Top of PASSAGE
And of course there’s Orlando Bloom’s Legolas. Lots and lots of Legolas; way too much Legolas in this third and final film. And always with the now de rigueur “cool Legolas fighting move,” which in each film is bigger, more outrageous, and sillier than the last, until at this point, as the elf warrior runs in mid-air up falling pieces of rubble, the effort to top previous feats simply destroys the viewer’s suspension of disbelief.
(The LOTR films worked very hard to ground the world of Middle Earth in a rustic authenticity, but Jackson has been increasingly willing to trade that realism away for cheap thrills.)
I joked about Desolation of Smaug that you come for the giant fire-breathing dragon and stay for the Laketown politics, but in Armies Smaug is dispatched in the first 10 minutes, before the title credits, and Jackson spends an unfathomable amount of the film’s remaining time fussing around with skeevy, conniving Laketown bureaucratic assistant Alfrid (Ryan Gage) and his greedy slapstick antics.
(Seriously, you get the sense that rather than The Hobbit, Jackson would have much rather have made just one Pythonesque comedy: Alfrid: The Woeful Comic Misfortunes of Laketown’s Bumbling Deputy.)
Bottom of PASSAGE
Top of DATA LISTING
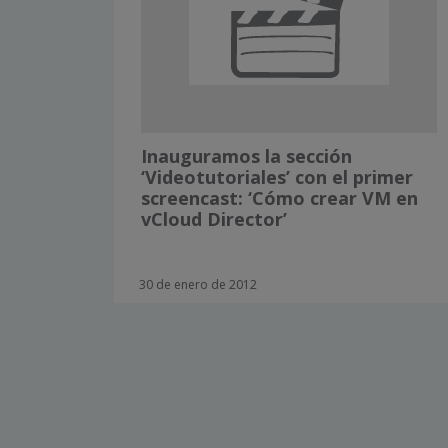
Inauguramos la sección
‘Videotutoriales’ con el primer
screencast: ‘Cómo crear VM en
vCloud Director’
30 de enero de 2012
Bottom of DATA LISTING
Top of DATA LISTING
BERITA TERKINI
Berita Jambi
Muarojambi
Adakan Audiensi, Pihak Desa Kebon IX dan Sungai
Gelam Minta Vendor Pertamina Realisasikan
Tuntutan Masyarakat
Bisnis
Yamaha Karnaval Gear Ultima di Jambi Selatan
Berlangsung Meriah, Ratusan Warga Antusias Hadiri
Bottom of DATA LISTING
Reproduce the stretch of the review from "I joked about" through "greedy slapstick antics.", word for word. Work only from the review.

I joked about Desolation of Smaug that you come for the giant fire-breathing dragon and stay for the Laketown politics, but in Armies Smaug is dispatched in the first 10 minutes, before the title credits, and Jackson spends an unfathomable amount of the film’s remaining time fussing around with skeevy, conniving Laketown bureaucratic assistant Alfrid (Ryan Gage) and his greedy slapstick antics.